A Short Post About Assumptions and What They Do to You and Me…


Today, I had someone make an insinuation about the relationship between my mother and I. It’s a two-letter word. You can figure it out. This person was upset at me over a situation in which I had no control. In fact contrary to their assertions I had a really good reason for doing what I did. But as was pointed out to me by a friend with whom I was commiserating, the person had made an assumption about me and then jumped at a perceived opportunity to knock me down a peg. While my desire had been to help; they only saw what they had wanted to see. And thus profanities were aimed at my being and sexual proclivities.  

Immediately I began to think about my facebook feed and all the angry posts that had been filling it out. I thought about assumptions and the havoc they were wrecking on the sanity of my friends. One group takes a comment (or series of comments), makes assumptions, and demands retribution. Another sees the retribution, makes some assumptions about the parties involved, and now my feed is covered with people calling down hellfire on a particular network. Both sides are making some assumptions about the other, and both sides are fueling a dust-up in the aftermath. And I gotta say, neither side is gonna look good in the aftermath. 

Feel  in the blank to assume is to make an _ _ _ out of u and me. When I training people whether to sell tickets at a movie theater or to reveal the gospel to their community, I state that rule 1 is “never assume you know anything about the other person.” Don’t assume you know what they want (or don’t want). Don’t assume you understand your motivation or reasoning. Ask questions. Listen. Learn And then and only then lead. 

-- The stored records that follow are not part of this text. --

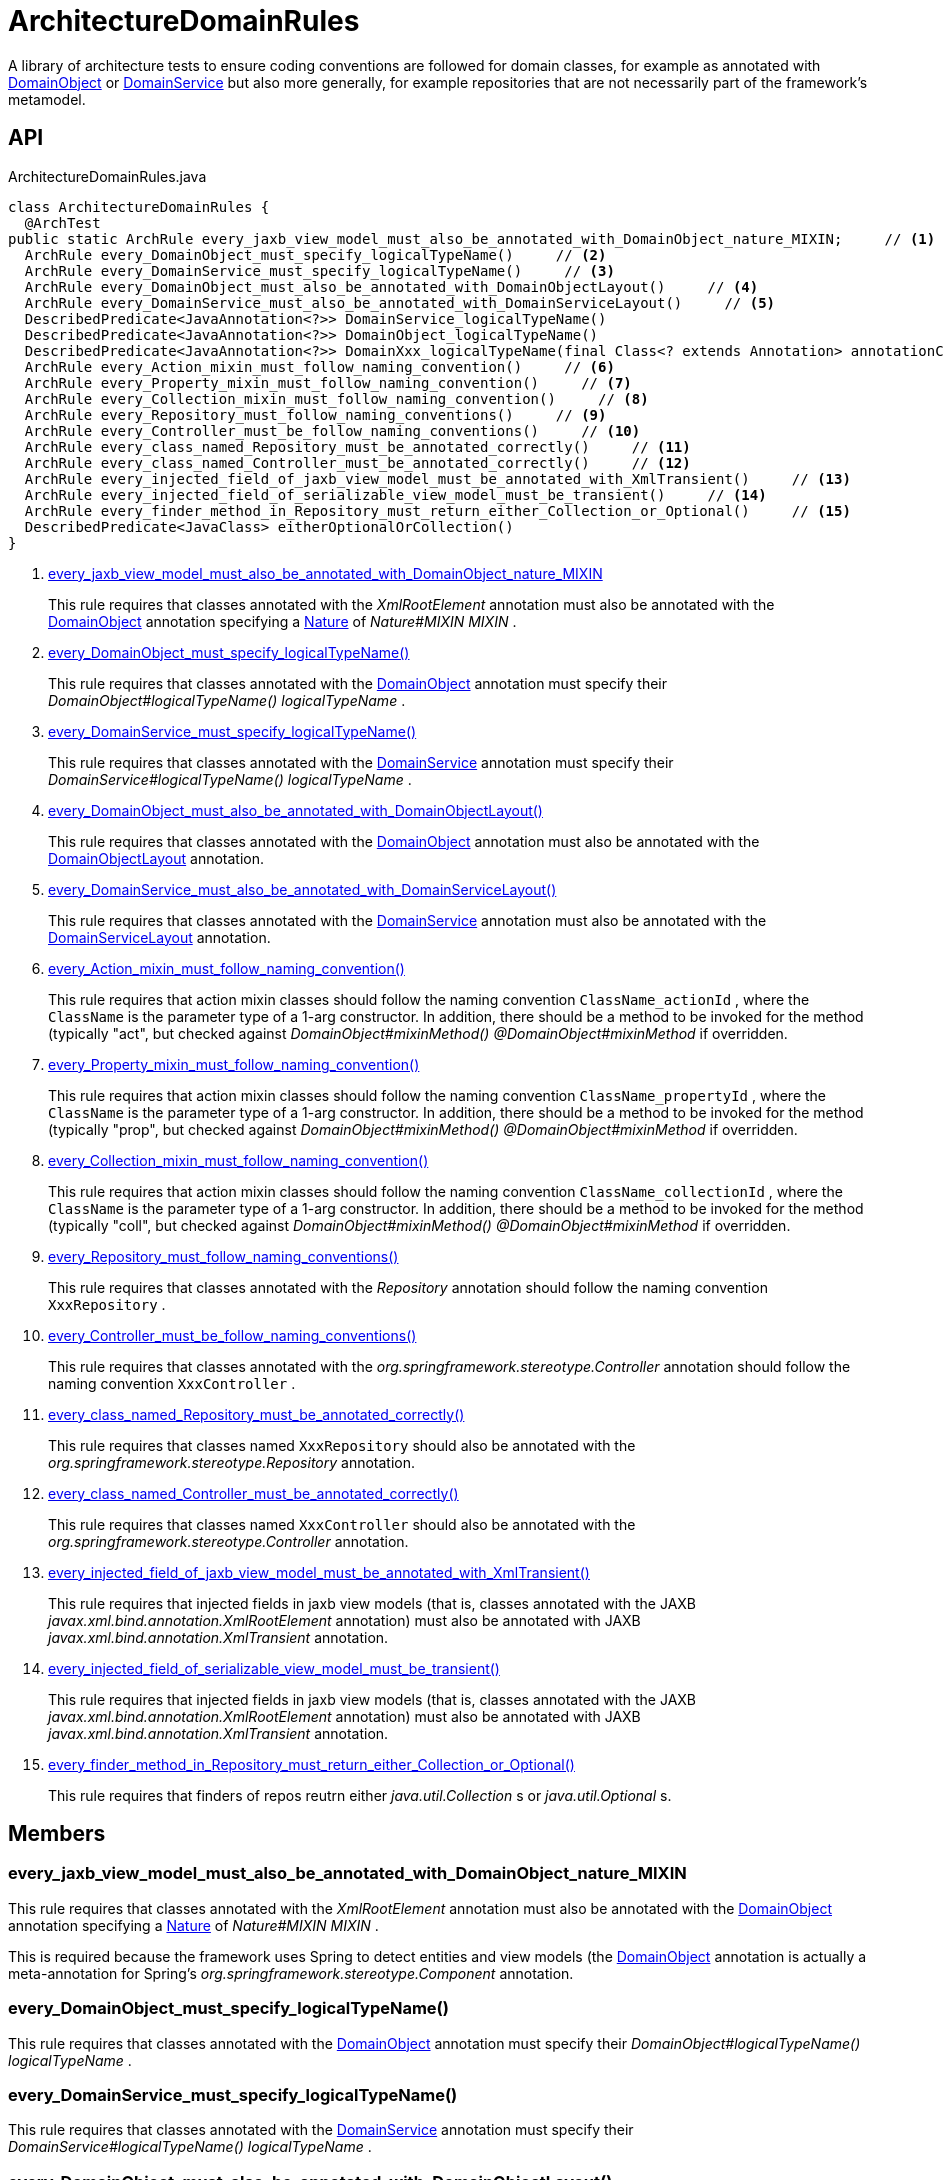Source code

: = ArchitectureDomainRules
:Notice: Licensed to the Apache Software Foundation (ASF) under one or more contributor license agreements. See the NOTICE file distributed with this work for additional information regarding copyright ownership. The ASF licenses this file to you under the Apache License, Version 2.0 (the "License"); you may not use this file except in compliance with the License. You may obtain a copy of the License at. http://www.apache.org/licenses/LICENSE-2.0 . Unless required by applicable law or agreed to in writing, software distributed under the License is distributed on an "AS IS" BASIS, WITHOUT WARRANTIES OR  CONDITIONS OF ANY KIND, either express or implied. See the License for the specific language governing permissions and limitations under the License.

A library of architecture tests to ensure coding conventions are followed for domain classes, for example as annotated with xref:refguide:applib:index/annotation/DomainObject.adoc[DomainObject] or xref:refguide:applib:index/annotation/DomainService.adoc[DomainService] but also more generally, for example repositories that are not necessarily part of the framework's metamodel.

== API

[source,java]
.ArchitectureDomainRules.java
----
class ArchitectureDomainRules {
  @ArchTest
public static ArchRule every_jaxb_view_model_must_also_be_annotated_with_DomainObject_nature_MIXIN;     // <.>
  ArchRule every_DomainObject_must_specify_logicalTypeName()     // <.>
  ArchRule every_DomainService_must_specify_logicalTypeName()     // <.>
  ArchRule every_DomainObject_must_also_be_annotated_with_DomainObjectLayout()     // <.>
  ArchRule every_DomainService_must_also_be_annotated_with_DomainServiceLayout()     // <.>
  DescribedPredicate<JavaAnnotation<?>> DomainService_logicalTypeName()
  DescribedPredicate<JavaAnnotation<?>> DomainObject_logicalTypeName()
  DescribedPredicate<JavaAnnotation<?>> DomainXxx_logicalTypeName(final Class<? extends Annotation> annotationClass)
  ArchRule every_Action_mixin_must_follow_naming_convention()     // <.>
  ArchRule every_Property_mixin_must_follow_naming_convention()     // <.>
  ArchRule every_Collection_mixin_must_follow_naming_convention()     // <.>
  ArchRule every_Repository_must_follow_naming_conventions()     // <.>
  ArchRule every_Controller_must_be_follow_naming_conventions()     // <.>
  ArchRule every_class_named_Repository_must_be_annotated_correctly()     // <.>
  ArchRule every_class_named_Controller_must_be_annotated_correctly()     // <.>
  ArchRule every_injected_field_of_jaxb_view_model_must_be_annotated_with_XmlTransient()     // <.>
  ArchRule every_injected_field_of_serializable_view_model_must_be_transient()     // <.>
  ArchRule every_finder_method_in_Repository_must_return_either_Collection_or_Optional()     // <.>
  DescribedPredicate<JavaClass> eitherOptionalOrCollection()
}
----

<.> xref:#every_jaxb_view_model_must_also_be_annotated_with_DomainObject_nature_MIXIN[every_jaxb_view_model_must_also_be_annotated_with_DomainObject_nature_MIXIN]
+
--
This rule requires that classes annotated with the _XmlRootElement_ annotation must also be annotated with the xref:refguide:applib:index/annotation/DomainObject.adoc[DomainObject] annotation specifying a xref:refguide:applib:index/annotation/Nature.adoc[Nature] of _Nature#MIXIN MIXIN_ .
--
<.> xref:#every_DomainObject_must_specify_logicalTypeName__[every_DomainObject_must_specify_logicalTypeName()]
+
--
This rule requires that classes annotated with the xref:refguide:applib:index/annotation/DomainObject.adoc[DomainObject] annotation must specify their _DomainObject#logicalTypeName() logicalTypeName_ .
--
<.> xref:#every_DomainService_must_specify_logicalTypeName__[every_DomainService_must_specify_logicalTypeName()]
+
--
This rule requires that classes annotated with the xref:refguide:applib:index/annotation/DomainService.adoc[DomainService] annotation must specify their _DomainService#logicalTypeName() logicalTypeName_ .
--
<.> xref:#every_DomainObject_must_also_be_annotated_with_DomainObjectLayout__[every_DomainObject_must_also_be_annotated_with_DomainObjectLayout()]
+
--
This rule requires that classes annotated with the xref:refguide:applib:index/annotation/DomainObject.adoc[DomainObject] annotation must also be annotated with the xref:refguide:applib:index/annotation/DomainObjectLayout.adoc[DomainObjectLayout] annotation.
--
<.> xref:#every_DomainService_must_also_be_annotated_with_DomainServiceLayout__[every_DomainService_must_also_be_annotated_with_DomainServiceLayout()]
+
--
This rule requires that classes annotated with the xref:refguide:applib:index/annotation/DomainService.adoc[DomainService] annotation must also be annotated with the xref:refguide:applib:index/annotation/DomainServiceLayout.adoc[DomainServiceLayout] annotation.
--
<.> xref:#every_Action_mixin_must_follow_naming_convention__[every_Action_mixin_must_follow_naming_convention()]
+
--
This rule requires that action mixin classes should follow the naming convention `ClassName_actionId` , where the `ClassName` is the parameter type of a 1-arg constructor. In addition, there should be a method to be invoked for the method (typically "act", but checked against _DomainObject#mixinMethod() @DomainObject#mixinMethod_ if overridden.
--
<.> xref:#every_Property_mixin_must_follow_naming_convention__[every_Property_mixin_must_follow_naming_convention()]
+
--
This rule requires that action mixin classes should follow the naming convention `ClassName_propertyId` , where the `ClassName` is the parameter type of a 1-arg constructor. In addition, there should be a method to be invoked for the method (typically "prop", but checked against _DomainObject#mixinMethod() @DomainObject#mixinMethod_ if overridden.
--
<.> xref:#every_Collection_mixin_must_follow_naming_convention__[every_Collection_mixin_must_follow_naming_convention()]
+
--
This rule requires that action mixin classes should follow the naming convention `ClassName_collectionId` , where the `ClassName` is the parameter type of a 1-arg constructor. In addition, there should be a method to be invoked for the method (typically "coll", but checked against _DomainObject#mixinMethod() @DomainObject#mixinMethod_ if overridden.
--
<.> xref:#every_Repository_must_follow_naming_conventions__[every_Repository_must_follow_naming_conventions()]
+
--
This rule requires that classes annotated with the _Repository_ annotation should follow the naming convention `XxxRepository` .
--
<.> xref:#every_Controller_must_be_follow_naming_conventions__[every_Controller_must_be_follow_naming_conventions()]
+
--
This rule requires that classes annotated with the _org.springframework.stereotype.Controller_ annotation should follow the naming convention `XxxController` .
--
<.> xref:#every_class_named_Repository_must_be_annotated_correctly__[every_class_named_Repository_must_be_annotated_correctly()]
+
--
This rule requires that classes named `XxxRepository` should also be annotated with the _org.springframework.stereotype.Repository_ annotation.
--
<.> xref:#every_class_named_Controller_must_be_annotated_correctly__[every_class_named_Controller_must_be_annotated_correctly()]
+
--
This rule requires that classes named `XxxController` should also be annotated with the _org.springframework.stereotype.Controller_ annotation.
--
<.> xref:#every_injected_field_of_jaxb_view_model_must_be_annotated_with_XmlTransient__[every_injected_field_of_jaxb_view_model_must_be_annotated_with_XmlTransient()]
+
--
This rule requires that injected fields in jaxb view models (that is, classes annotated with the JAXB _javax.xml.bind.annotation.XmlRootElement_ annotation) must also be annotated with JAXB _javax.xml.bind.annotation.XmlTransient_ annotation.
--
<.> xref:#every_injected_field_of_serializable_view_model_must_be_transient__[every_injected_field_of_serializable_view_model_must_be_transient()]
+
--
This rule requires that injected fields in jaxb view models (that is, classes annotated with the JAXB _javax.xml.bind.annotation.XmlRootElement_ annotation) must also be annotated with JAXB _javax.xml.bind.annotation.XmlTransient_ annotation.
--
<.> xref:#every_finder_method_in_Repository_must_return_either_Collection_or_Optional__[every_finder_method_in_Repository_must_return_either_Collection_or_Optional()]
+
--
This rule requires that finders of repos reutrn either _java.util.Collection_ s or _java.util.Optional_ s.
--

== Members

[#every_jaxb_view_model_must_also_be_annotated_with_DomainObject_nature_MIXIN]
=== every_jaxb_view_model_must_also_be_annotated_with_DomainObject_nature_MIXIN

This rule requires that classes annotated with the _XmlRootElement_ annotation must also be annotated with the xref:refguide:applib:index/annotation/DomainObject.adoc[DomainObject] annotation specifying a xref:refguide:applib:index/annotation/Nature.adoc[Nature] of _Nature#MIXIN MIXIN_ .

This is required because the framework uses Spring to detect entities and view models (the xref:refguide:applib:index/annotation/DomainObject.adoc[DomainObject] annotation is actually a meta-annotation for Spring's _org.springframework.stereotype.Component_ annotation.

[#every_DomainObject_must_specify_logicalTypeName__]
=== every_DomainObject_must_specify_logicalTypeName()

This rule requires that classes annotated with the xref:refguide:applib:index/annotation/DomainObject.adoc[DomainObject] annotation must specify their _DomainObject#logicalTypeName() logicalTypeName_ .

[#every_DomainService_must_specify_logicalTypeName__]
=== every_DomainService_must_specify_logicalTypeName()

This rule requires that classes annotated with the xref:refguide:applib:index/annotation/DomainService.adoc[DomainService] annotation must specify their _DomainService#logicalTypeName() logicalTypeName_ .

[#every_DomainObject_must_also_be_annotated_with_DomainObjectLayout__]
=== every_DomainObject_must_also_be_annotated_with_DomainObjectLayout()

This rule requires that classes annotated with the xref:refguide:applib:index/annotation/DomainObject.adoc[DomainObject] annotation must also be annotated with the xref:refguide:applib:index/annotation/DomainObjectLayout.adoc[DomainObjectLayout] annotation.

[#every_DomainService_must_also_be_annotated_with_DomainServiceLayout__]
=== every_DomainService_must_also_be_annotated_with_DomainServiceLayout()

This rule requires that classes annotated with the xref:refguide:applib:index/annotation/DomainService.adoc[DomainService] annotation must also be annotated with the xref:refguide:applib:index/annotation/DomainServiceLayout.adoc[DomainServiceLayout] annotation.

[#every_Action_mixin_must_follow_naming_convention__]
=== every_Action_mixin_must_follow_naming_convention()

This rule requires that action mixin classes should follow the naming convention `ClassName_actionId` , where the `ClassName` is the parameter type of a 1-arg constructor. In addition, there should be a method to be invoked for the method (typically "act", but checked against _DomainObject#mixinMethod() @DomainObject#mixinMethod_ if overridden.

The rationale is so that the pattern is easy to spot and to search for, with common programming model errors detected during unit testing rather tha relying on integration testing.

[#every_Property_mixin_must_follow_naming_convention__]
=== every_Property_mixin_must_follow_naming_convention()

This rule requires that action mixin classes should follow the naming convention `ClassName_propertyId` , where the `ClassName` is the parameter type of a 1-arg constructor. In addition, there should be a method to be invoked for the method (typically "prop", but checked against _DomainObject#mixinMethod() @DomainObject#mixinMethod_ if overridden.

The rationale is so that the pattern is easy to spot and to search for, with common programming model errors detected during unit testing rather tha relying on integration testing.

[#every_Collection_mixin_must_follow_naming_convention__]
=== every_Collection_mixin_must_follow_naming_convention()

This rule requires that action mixin classes should follow the naming convention `ClassName_collectionId` , where the `ClassName` is the parameter type of a 1-arg constructor. In addition, there should be a method to be invoked for the method (typically "coll", but checked against _DomainObject#mixinMethod() @DomainObject#mixinMethod_ if overridden.

The rationale is so that the pattern is easy to spot and to search for, with common programming model errors detected during unit testing rather tha relying on integration testing.

[#every_Repository_must_follow_naming_conventions__]
=== every_Repository_must_follow_naming_conventions()

This rule requires that classes annotated with the _Repository_ annotation should follow the naming convention `XxxRepository` .

The rationale is so that the pattern is easy to spot and to search for,

[#every_Controller_must_be_follow_naming_conventions__]
=== every_Controller_must_be_follow_naming_conventions()

This rule requires that classes annotated with the _org.springframework.stereotype.Controller_ annotation should follow the naming convention `XxxController` .

The rationale is so that the pattern is easy to spot and to search for,

[#every_class_named_Repository_must_be_annotated_correctly__]
=== every_class_named_Repository_must_be_annotated_correctly()

This rule requires that classes named `XxxRepository` should also be annotated with the _org.springframework.stereotype.Repository_ annotation.

The rationale is so that the pattern is easy to spot and to search for,

[#every_class_named_Controller_must_be_annotated_correctly__]
=== every_class_named_Controller_must_be_annotated_correctly()

This rule requires that classes named `XxxController` should also be annotated with the _org.springframework.stereotype.Controller_ annotation.

The rationale is so that the pattern is easy to spot and to search for,

[#every_injected_field_of_jaxb_view_model_must_be_annotated_with_XmlTransient__]
=== every_injected_field_of_jaxb_view_model_must_be_annotated_with_XmlTransient()

This rule requires that injected fields in jaxb view models (that is, classes annotated with the JAXB _javax.xml.bind.annotation.XmlRootElement_ annotation) must also be annotated with JAXB _javax.xml.bind.annotation.XmlTransient_ annotation.

The rationale here is that injected services are managed by the runtime and are not/cannot be serialized to XML.

[#every_injected_field_of_serializable_view_model_must_be_transient__]
=== every_injected_field_of_serializable_view_model_must_be_transient()

This rule requires that injected fields in jaxb view models (that is, classes annotated with the JAXB _javax.xml.bind.annotation.XmlRootElement_ annotation) must also be annotated with JAXB _javax.xml.bind.annotation.XmlTransient_ annotation.

The rationale here is that injected services are managed by the runtime and are not/cannot be serialized to XML.

[#every_finder_method_in_Repository_must_return_either_Collection_or_Optional__]
=== every_finder_method_in_Repository_must_return_either_Collection_or_Optional()

This rule requires that finders of repos reutrn either _java.util.Collection_ s or _java.util.Optional_ s.

In particular, this excludes the option of returning a simple scalar, such as `Customer` ; they must return an `Optional<Customer>` instead. This forces the caller to handle the fact that the result might be empty (ie no result).

One exception is that methods named "findOrCreate", which are allowed to return an instance rather than an optional.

The problem is too many have gotten too big for our britches and have started thinking they can skip to the lead part right away. Too many people have created identities based on their perceived righteousness and rightness and  / or victimization and wrongedness.Like good Americans we are looking for the short cut. But there is no short cut to any type of relationship: be the five minute disposable one that exists at a movie box office or the longer one that exists within a church community. 

We have got to ask questions. Who. What. When. Where. Why. How. And most important: So What. And we got to listen to the answers. We have to enter into conversation and dialogue.

We have to learn what is really going on and why. And once we know, we have to ask, so what. If it turns out that our assumptions are right, so what do we do now. Throw a fit. Snarl. Call people names. Will that help? Will that break through the problem or will it just add to the carnage? Inquiring minds need to know. 

And what if our assumptions are wrong? So what? How does this change us and how will we change the situation? How can we improve ourselves and seek justice? Inquiring minds need to know.

Weak pathetic minds call people names. Weak pathetic minds post rants on social media. To be honest I am not ever sure if my writing this post is an act of prophetic bravery or the act of the aforementioned lameness of thinking. But what I do know is that I am getting tired of assumptions. I am tired of being an ass. I am tired of watching people play the fool. I am ready to see some maturity in myself and in those I love. I am ready for us to grow up. I am ready for the questions. And I hope that one day I can be ready to face the answers. Right or wrong. I am ready to live in peace. I am ready for the day when the fans of this person and the fans of that people can live down together in peace and reconcile our differences. 

Even so come quickly Lord Jesus. Forgive us our sins and allow us to forgive those who trespass against us. Make us people who are slow to assume and quick to give grace.